- PROBLEM DESCRIPTION -
Keep every line of the data below that has the string "Journal" and present those lines.

- DATA -
════

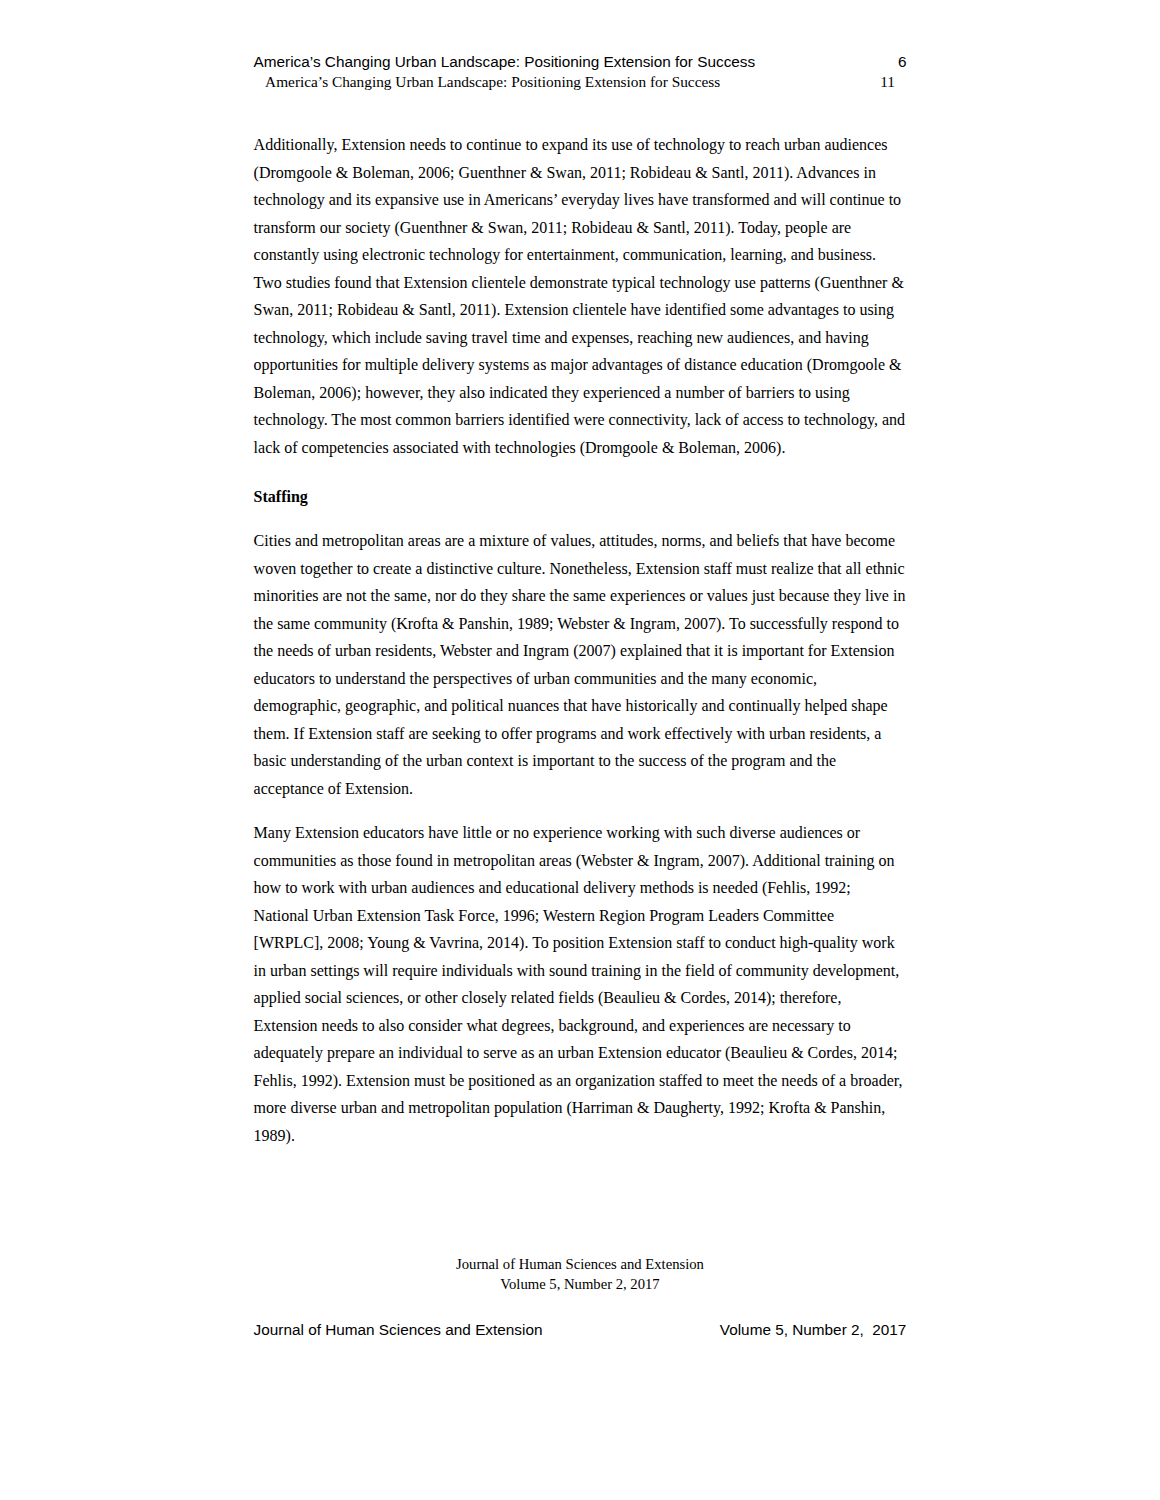America’s Changing Urban Landscape: Positioning Extension for Success 6
America’s Changing Urban Landscape: Positioning Extension for Success 11
Additionally, Extension needs to continue to expand its use of technology to reach urban audiences (Dromgoole & Boleman, 2006; Guenthner & Swan, 2011; Robideau & Santl, 2011). Advances in technology and its expansive use in Americans’ everyday lives have transformed and will continue to transform our society (Guenthner & Swan, 2011; Robideau & Santl, 2011). Today, people are constantly using electronic technology for entertainment, communication, learning, and business. Two studies found that Extension clientele demonstrate typical technology use patterns (Guenthner & Swan, 2011; Robideau & Santl, 2011). Extension clientele have identified some advantages to using technology, which include saving travel time and expenses, reaching new audiences, and having opportunities for multiple delivery systems as major advantages of distance education (Dromgoole & Boleman, 2006); however, they also indicated they experienced a number of barriers to using technology. The most common barriers identified were connectivity, lack of access to technology, and lack of competencies associated with technologies (Dromgoole & Boleman, 2006).
Staffing
Cities and metropolitan areas are a mixture of values, attitudes, norms, and beliefs that have become woven together to create a distinctive culture. Nonetheless, Extension staff must realize that all ethnic minorities are not the same, nor do they share the same experiences or values just because they live in the same community (Krofta & Panshin, 1989; Webster & Ingram, 2007). To successfully respond to the needs of urban residents, Webster and Ingram (2007) explained that it is important for Extension educators to understand the perspectives of urban communities and the many economic, demographic, geographic, and political nuances that have historically and continually helped shape them. If Extension staff are seeking to offer programs and work effectively with urban residents, a basic understanding of the urban context is important to the success of the program and the acceptance of Extension.
Many Extension educators have little or no experience working with such diverse audiences or communities as those found in metropolitan areas (Webster & Ingram, 2007). Additional training on how to work with urban audiences and educational delivery methods is needed (Fehlis, 1992; National Urban Extension Task Force, 1996; Western Region Program Leaders Committee [WRPLC], 2008; Young & Vavrina, 2014). To position Extension staff to conduct high-quality work in urban settings will require individuals with sound training in the field of community development, applied social sciences, or other closely related fields (Beaulieu & Cordes, 2014); therefore, Extension needs to also consider what degrees, background, and experiences are necessary to adequately prepare an individual to serve as an urban Extension educator (Beaulieu & Cordes, 2014; Fehlis, 1992). Extension must be positioned as an organization staffed to meet the needs of a broader, more diverse urban and metropolitan population (Harriman & Daugherty, 1992; Krofta & Panshin, 1989).
Journal of Human Sciences and Extension
Volume 5, Number 2, 2017
Journal of Human Sciences and Extension Volume 5, Number 2, 2017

════

- RESPONSE -
Journal of Human Sciences and Extension
Journal of Human Sciences and Extension Volume 5, Number 2, 2017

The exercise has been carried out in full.